**DOCUMENT SEGMENT**
You know the real story? They all got them for Xmas because their families didn't know what else to get them.

I know plastic drink bottles are not the healthiest, but metal or glass bottles are a) awkward to carry around and b) the water doesn't flow out of them properly! That's why they're taking tiny sips.

The little sips are funny, hehe! I love a plastic bottle.

I would be a tad disappointed if I got a wter bottle for christmas, but I am a fussy bugger :D

Hah! I will have to copy this pic for later use. I don't even know how I would use it, it just cracked me up. Nicely done.

Foosty Baws stroked the side of his expensive metal folly in a disturbingly familiar way.

I... don't want to know what that means, especially not in context of your earlier man inches comment.

I hoped that there weren't pictures doing the rounds of the office showing some scamp rimming himself with it whilst I was on holiday.

Dear lord! That's one image I don't want in my head. Thank you ever so much!

Hmm. Not sure 'twas the sitting.

I liked the inches thing too, hehe!

It was a strange day of metal bottlery!! And poor old me with his cheap plastic thing... Bottle I mean :0D

Hmm. Right, 'course that's it. Though you did just throw a whole new light on that whole "rimming" thing

Aye, that would be a terrible thing wouldn't it!

**INFORMATION SUPPLIED**
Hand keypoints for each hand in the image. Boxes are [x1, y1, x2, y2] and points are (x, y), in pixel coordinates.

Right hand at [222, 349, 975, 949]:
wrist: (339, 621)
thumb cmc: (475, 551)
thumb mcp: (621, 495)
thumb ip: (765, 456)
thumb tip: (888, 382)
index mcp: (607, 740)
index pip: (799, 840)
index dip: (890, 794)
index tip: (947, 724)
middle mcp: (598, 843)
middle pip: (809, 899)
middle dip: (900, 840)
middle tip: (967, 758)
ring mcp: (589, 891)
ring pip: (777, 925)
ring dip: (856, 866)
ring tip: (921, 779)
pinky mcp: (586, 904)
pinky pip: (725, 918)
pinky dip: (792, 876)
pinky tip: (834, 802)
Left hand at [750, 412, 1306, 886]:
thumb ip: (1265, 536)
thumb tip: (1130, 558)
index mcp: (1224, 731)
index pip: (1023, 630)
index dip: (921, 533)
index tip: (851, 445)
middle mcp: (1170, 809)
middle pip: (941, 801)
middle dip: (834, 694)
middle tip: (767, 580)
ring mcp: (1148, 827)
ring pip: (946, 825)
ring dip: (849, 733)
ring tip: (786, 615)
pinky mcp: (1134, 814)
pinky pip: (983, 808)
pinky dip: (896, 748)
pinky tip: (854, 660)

==

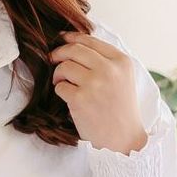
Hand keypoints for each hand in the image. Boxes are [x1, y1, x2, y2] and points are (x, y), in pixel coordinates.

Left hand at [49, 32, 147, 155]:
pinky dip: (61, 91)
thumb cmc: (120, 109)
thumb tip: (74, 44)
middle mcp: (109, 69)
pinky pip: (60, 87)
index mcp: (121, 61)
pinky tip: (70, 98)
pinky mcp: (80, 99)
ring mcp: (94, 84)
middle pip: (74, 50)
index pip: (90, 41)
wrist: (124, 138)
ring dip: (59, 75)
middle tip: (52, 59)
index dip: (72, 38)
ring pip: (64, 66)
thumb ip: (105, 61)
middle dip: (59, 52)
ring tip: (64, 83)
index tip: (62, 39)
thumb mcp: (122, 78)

**LIST OF TASKS**
a: In the water bottle comment thread, what two problems with metal or glass bottles does one commenter name?
b: Do these statements agree with the water bottle comment thread? Answer yes or no for each, and quote the words that decide it.
(i) One commenter says plastic drink bottles are the healthiest.
(ii) One commenter would be a little disappointed to get a water bottle for Christmas.
(iii) Foosty Baws had a cheap plastic bottle.
c: Continue the water bottle comment thread from its last comment.

**ANSWERS FOR EACH ITEM**
a: They are awkward to carry around, and the water doesn't flow out of them properly.

b:
(i) No: "I know plastic drink bottles are not the healthiest"
(ii) Yes: "I would be a tad disappointed if I got a wter bottle for christmas"
(iii) No: "Foosty Baws stroked the side of his expensive metal folly"

c:
And more fool you for thinking it was water they were drinking.

Metal Bottles disguise the content so much better.

That is a very good point! Goodness, perhaps it might be a worthy investment after all!!

Then again, some decent vodka can pass for water in practically any bottle.

I had friends way back when in high school who would walk around with water bottles full of... "water" all the time. They rather enjoyed their school experience, though I doubt they learned much.

Might have backfired a tad on them in later life :0D

Metal's too heavy to carry on a hillwalk. And it might give you... aluminium poisoning? Hmmm... maybe I'll just check Amazon.

It would be fair handy if you wanted to donk someone on the head though :OD

I'm ordering one right now :)

A new semi-religious craze for the tragically hip. What was wrong with a hip flask? Water poisoning to all of them.

A hip flask is definitely the way forward!

I like metal bottles. My kids have gotten new ones that were presents and some for aesthetic reasons but the metal bottles I got them seven years ago remain in awesome nick aside from a few dents unlike their plastic counterparts 😆

I only carry water if I know we’re going on a day trip and not likely to find water fountains because it’s heavy after a while.

Also, I take the lid off mine. Though tiny sips suggests bad lid design to me 🤣

Ps a metal bottle (especially full) is an awesome bludgeoning weapon. Not that I’d know 👀

Posted using Partiko iOS

I was thinking of the bludgeoning aspect! It makes me ever so helped to truly join the gang :0D

Well at least they're not plastic about plastic. They're not wrong, but I really hate those people who police other people thinking they're the shit in the world's moral fiber.

I had a joke about plastic, but never mind. It's a waste.

Boom boom!! Lol, that was rather funny!

I hate them too, do they think we don't know if the poor state of the world's affairs!?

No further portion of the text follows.